*** Opening of EXTRACTED INFORMATION ***

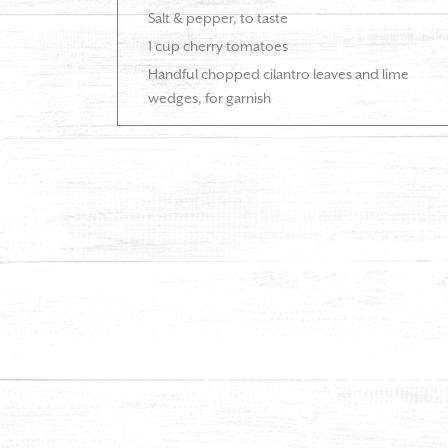
Salt & pepper, to taste
1 cup cherry tomatoes
Handful chopped cilantro leaves and lime
wedges, for garnish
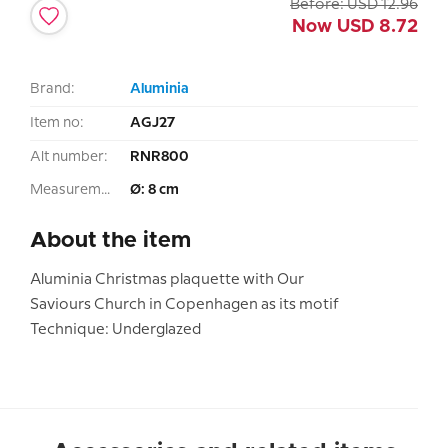
Before:
USD
12.96
Now
USD
8.72
Brand:
Aluminia
Item no:
AGJ27
Alt number:
RNR800
Measurement:
Ø: 8 cm
About the item
Aluminia Christmas plaquette with Our
Saviours Church in Copenhagen as its motif
Technique: Underglazed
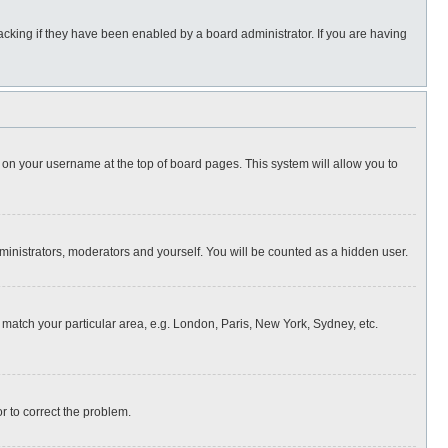
cking if they have been enabled by a board administrator. If you are having
ing on your username at the top of board pages. This system will allow you to
dministrators, moderators and yourself. You will be counted as a hidden user.
to match your particular area, e.g. London, Paris, New York, Sydney, etc.
or to correct the problem.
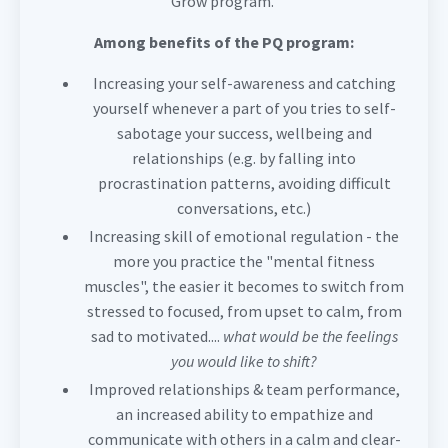
Grow program.
Among benefits of the PQ program:
Increasing your self-awareness and catching
yourself whenever a part of you tries to self-
sabotage your success, wellbeing and
relationships (e.g. by falling into
procrastination patterns, avoiding difficult
conversations, etc.)
Increasing skill of emotional regulation - the
more you practice the "mental fitness
muscles", the easier it becomes to switch from
stressed to focused, from upset to calm, from
sad to motivated....
what would be the feelings
you would like to shift?
Improved relationships & team performance,
an increased ability to empathize and
communicate with others in a calm and clear-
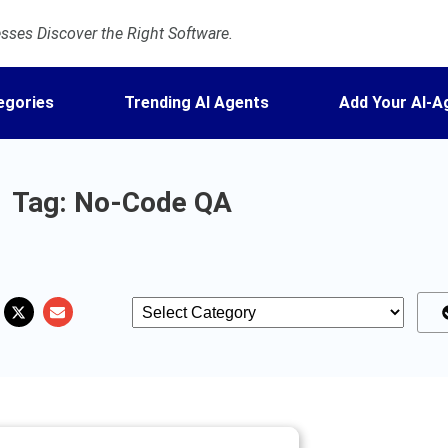
ses Discover the Right Software.
egories
Trending AI Agents
Add Your AI-A
Tag: No-Code QA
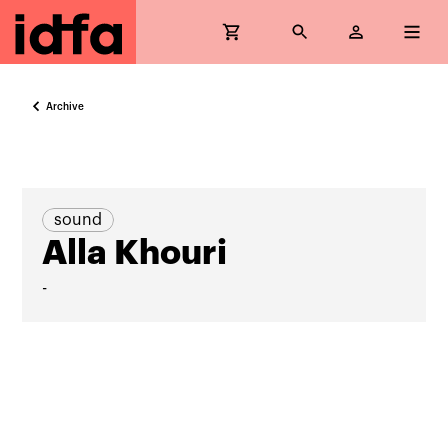
Archive
sound
Alla Khouri
-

*** Close of EXTRACTED INFORMATION ***

* _WHAT YOU WILL DO_
Output nothing except an exact copy of the records above, with the images left out.

* _RESULT OF THE TASK_
Salt & pepper, to taste
1 cup cherry tomatoes
Handful chopped cilantro leaves and lime
wedges, for garnish
Before:
USD
12.96
Now
USD
8.72
Brand:
Aluminia
Item no:
AGJ27
Alt number:
RNR800
Measurement:
Ø: 8 cm
About the item
Aluminia Christmas plaquette with Our
Saviours Church in Copenhagen as its motif
Technique: Underglazed
cking if they have been enabled by a board administrator. If you are having
ing on your username at the top of board pages. This system will allow you to
dministrators, moderators and yourself. You will be counted as a hidden user.
to match your particular area, e.g. London, Paris, New York, Sydney, etc.
or to correct the problem.
Grow program.
Among benefits of the PQ program:
Increasing your self-awareness and catching
yourself whenever a part of you tries to self-
sabotage your success, wellbeing and
relationships (e.g. by falling into
procrastination patterns, avoiding difficult
conversations, etc.)
Increasing skill of emotional regulation - the
more you practice the "mental fitness
muscles", the easier it becomes to switch from
stressed to focused, from upset to calm, from
sad to motivated....
what would be the feelings
you would like to shift?
Improved relationships & team performance,
an increased ability to empathize and
communicate with others in a calm and clear-
ses Discover the Right Software.
egories
Trending AI Agents
Add Your AI-A
Tag: No-Code QA
Archive
sound
Alla Khouri
-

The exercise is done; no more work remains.